While Trump’s administration recently stated it supported reinstituting year-round Pell Grants, which would give students support in the summer months, it is curious to me if this is just a momentary pivot, given Trump’s projected cuts to Pell.
Since students who are eligible for Pell Grants are supposed to be first in line for SEOG funds, any cuts to the SEOG would adversely affect low-income and working-class students.
When considering the variation across income levels in families’ ability to pay, more than just tuition and fees must be considered. Personal expenses, books, computer equipment, supplies, transportation, dependent care costs and room-and-board expenses are not always considered when decisions to cut funding to the neediest students are enacted.
Trump says his proposed modifications to the Pell program, which include siphoning off $3.9 billion from the program’s $10.6 billion surplus to spend elsewhere, will safeguard the program’s future. Could Pell’s future be jeopardized, instead, by reallocating the surplus?
Yes, I see the future of the Pell Grant Program in jeopardy. The reallocation of the Pell Grant surplus is what I consider bait and switch. In essence, the Trump administration is seeking to spin this to divert what really is taking root, which is weakening opportunities for low-income students by undermining the Pell Grant program with the proposed cuts.
Again, things will be knocked off balance with the proposed cuts, and the result will be protecting college access for students from more affluent backgrounds instead of providing vehicles that make college more affordable for the masses.
Some analysts suggest that reforms are needed to the Federal Work-Study funding formula because the current process benefits elite institutions and middle-class students rather than low-income students. How is funding currently allocated and what might be a more equitable process?
The work-study program disburses money directly to participating colleges and universities, which they, in turn, award to students for working jobs on campus. Much of the funds disbursed to schools are linked to the program’s “base guarantee,” which is designed to protect institutions from year-to-year fluctuations in their funding. This mechanism disproportionately benefits schools that have been participating in the work-study program since the 1970s and not the schools that have recently grown and serve more low-income students.
The rest of the work-study funding is based upon students’ unmet financial need. Privately controlled institutions direct disproportionate amounts of their Federal Work-Study funding to students who are not low income but who may have trouble affording the higher tuition charged by these institutions. Therefore, fewer low-income students at these campuses benefit from the program.

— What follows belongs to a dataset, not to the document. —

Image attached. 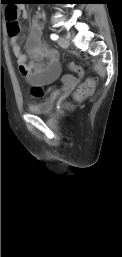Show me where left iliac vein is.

Are Trump’s proposed changes to the higher education budget extending an existing trend in federal higher education policy?
Federal financial aid has shifted increasingly toward self-help aid such as work-study and federal student loans, with lessening support for gift-based aid, e.g., Pell Grants, SEOG and state-level grants. Therefore, the way in which funding currently is allocated does not readily reflect limited resources being distributed in an equitable fashion.
If financial aid is to be truly responsive to advancing opportunities and producing equitable student outcomes across income levels, we need to strike a better balance between grant-based gift forms of financial aid and loan-based aid.
What is also concerning about the significant cuts Trump intends to make to Federal Work-Study is how the funds will be directed afterward. The budget blueprint indicates that the allocation formula will be reformed to ensure that funding goes to “students who will benefit the most,” but doesn’t specify how – or if – that will be accomplished.
Are Trump’s higher education priorities radically different from former President Obama’s?
The contrast could not be starker in terms of the prior and current presidential administrations relative to the higher education sector. The pendulum has swung – and quite swiftly – from promoting access, broadening participation and advancing college completion to limiting who is afforded access and pushing families out of postsecondary education.
The Trump administration does not appear particularly interested in ensuring access for all to postsecondary education or in extending college affordability to working-class families. If the proposed reductions in these federal aid programs are instituted, it is likely that there will be a widening opportunity gap and greater disparities between the haves and have-nots.